EXERCISE GOAL » Return the text below about the 29 April music shows of 1971, 1976 and 1982 in full, with every word and punctuation mark unchanged.

TEXT BLOCK »
Sunday 29 April 2012

29th April

1971: One of the earliest regular shows to be retained in full, and one of the most interesting too in all sorts of ways. For one thing, The Faces got to do two songs, the first three minutes of slide guitar and Ronnie Lane comments of approval, the second showcasing Ronnie Wood's novelty guitar and Rod's pink jacket. It's a wonder McGuinness Flint and their banjo/accordion led rock'n'roll hoedown and Open University beard didn't quit on the spot. Elsewhere Lulu gets backing from Pan's People and a few hundred backing singers, two of whom spend part of the song dancing together (plus her then husband Maurice Gibb is one of the shadowy guitarists); The Mixtures vow to have a quiet but urgent word with their manager; and at number one in the chart countdown, the intro to the big hit by Dave & Ansil Collins get the director's camera change console pressing fingers working in a precedent to Daley Thompson's Decathlon levels of button mashing.

1976: Twelve year old Midge Ure in Slik has a certain cherubic quality to it even though he's trying to seem more like a man of class, borrowing Manuel & The Music Of The Mountains and feigning an interest in baseball style like that. The girl at the end has gone above and beyond the call of duty with her headgear, and if you watch behind the band from 2:45 you'll see the moment Tony spots her. What is there to say about Laurie Lingo & the Dipsticks? Nothing. That's what, nothing. Apart from that that's what the Ladybirds looked like.

1982: Yazoo set up as simplicity itself - singer, keyboard player, no flashing lights, no extraneous interruptions. Then Vince Clarke decides the Flock Of Seagulls hair look is the way forward. Someone should tell Alison her beret has slipped. Compare to Monsoon's fussy introduction of Indian influence to the mainstream, Sheila Chandra running the gamut of exotic poses. They've put the sitar player on a carpet raised just above the ground. It's a wonder the show didn't give the audience takeaway boxes to wave. At the other end of the indigenous spectrum another recent Eurovision winner pops by, so "let's hear it for Nicole!" But not for that turquoise jumpsuit.

DATA EXCERPT »
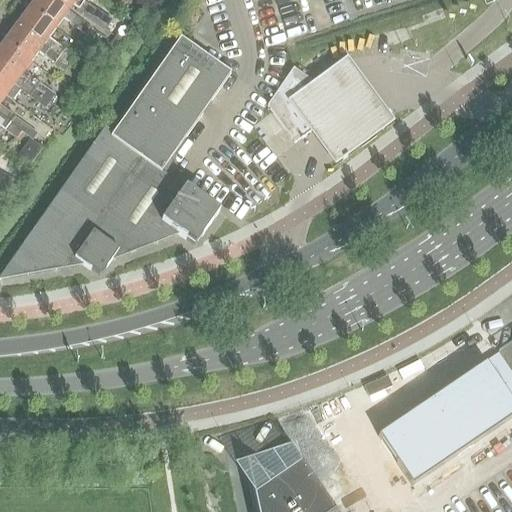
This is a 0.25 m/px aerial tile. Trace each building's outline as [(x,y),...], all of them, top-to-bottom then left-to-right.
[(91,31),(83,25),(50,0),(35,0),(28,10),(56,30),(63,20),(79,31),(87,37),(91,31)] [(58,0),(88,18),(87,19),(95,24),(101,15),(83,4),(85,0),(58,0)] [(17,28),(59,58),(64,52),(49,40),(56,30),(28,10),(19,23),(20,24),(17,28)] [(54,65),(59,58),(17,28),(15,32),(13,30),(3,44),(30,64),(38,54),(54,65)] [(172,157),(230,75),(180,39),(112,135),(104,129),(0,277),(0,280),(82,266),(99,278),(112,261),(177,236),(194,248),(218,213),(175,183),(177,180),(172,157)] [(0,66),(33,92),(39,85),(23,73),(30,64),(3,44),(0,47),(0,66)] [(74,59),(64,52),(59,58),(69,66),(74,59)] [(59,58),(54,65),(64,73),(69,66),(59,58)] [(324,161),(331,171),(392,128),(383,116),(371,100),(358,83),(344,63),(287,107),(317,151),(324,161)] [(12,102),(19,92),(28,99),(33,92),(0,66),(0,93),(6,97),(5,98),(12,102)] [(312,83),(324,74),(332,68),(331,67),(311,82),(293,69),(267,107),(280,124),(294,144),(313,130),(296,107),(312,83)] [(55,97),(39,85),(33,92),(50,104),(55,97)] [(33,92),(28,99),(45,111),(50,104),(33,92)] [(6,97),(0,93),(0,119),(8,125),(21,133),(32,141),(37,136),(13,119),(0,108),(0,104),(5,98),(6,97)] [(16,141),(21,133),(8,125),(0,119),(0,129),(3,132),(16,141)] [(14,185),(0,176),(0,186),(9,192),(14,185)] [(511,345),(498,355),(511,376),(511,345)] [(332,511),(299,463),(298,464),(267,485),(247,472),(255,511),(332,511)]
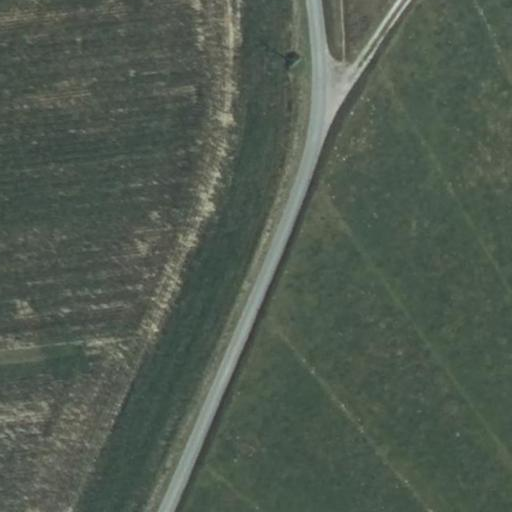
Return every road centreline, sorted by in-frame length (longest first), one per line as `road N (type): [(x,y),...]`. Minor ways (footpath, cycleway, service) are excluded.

FINAL RESULT »
Sunday 29 April 2012

29th April

1971: One of the earliest regular shows to be retained in full, and one of the most interesting too in all sorts of ways. For one thing, The Faces got to do two songs, the first three minutes of slide guitar and Ronnie Lane comments of approval, the second showcasing Ronnie Wood's novelty guitar and Rod's pink jacket. It's a wonder McGuinness Flint and their banjo/accordion led rock'n'roll hoedown and Open University beard didn't quit on the spot. Elsewhere Lulu gets backing from Pan's People and a few hundred backing singers, two of whom spend part of the song dancing together (plus her then husband Maurice Gibb is one of the shadowy guitarists); The Mixtures vow to have a quiet but urgent word with their manager; and at number one in the chart countdown, the intro to the big hit by Dave & Ansil Collins get the director's camera change console pressing fingers working in a precedent to Daley Thompson's Decathlon levels of button mashing.

1976: Twelve year old Midge Ure in Slik has a certain cherubic quality to it even though he's trying to seem more like a man of class, borrowing Manuel & The Music Of The Mountains and feigning an interest in baseball style like that. The girl at the end has gone above and beyond the call of duty with her headgear, and if you watch behind the band from 2:45 you'll see the moment Tony spots her. What is there to say about Laurie Lingo & the Dipsticks? Nothing. That's what, nothing. Apart from that that's what the Ladybirds looked like.

1982: Yazoo set up as simplicity itself - singer, keyboard player, no flashing lights, no extraneous interruptions. Then Vince Clarke decides the Flock Of Seagulls hair look is the way forward. Someone should tell Alison her beret has slipped. Compare to Monsoon's fussy introduction of Indian influence to the mainstream, Sheila Chandra running the gamut of exotic poses. They've put the sitar player on a carpet raised just above the ground. It's a wonder the show didn't give the audience takeaway boxes to wave. At the other end of the indigenous spectrum another recent Eurovision winner pops by, so "let's hear it for Nicole!" But not for that turquoise jumpsuit.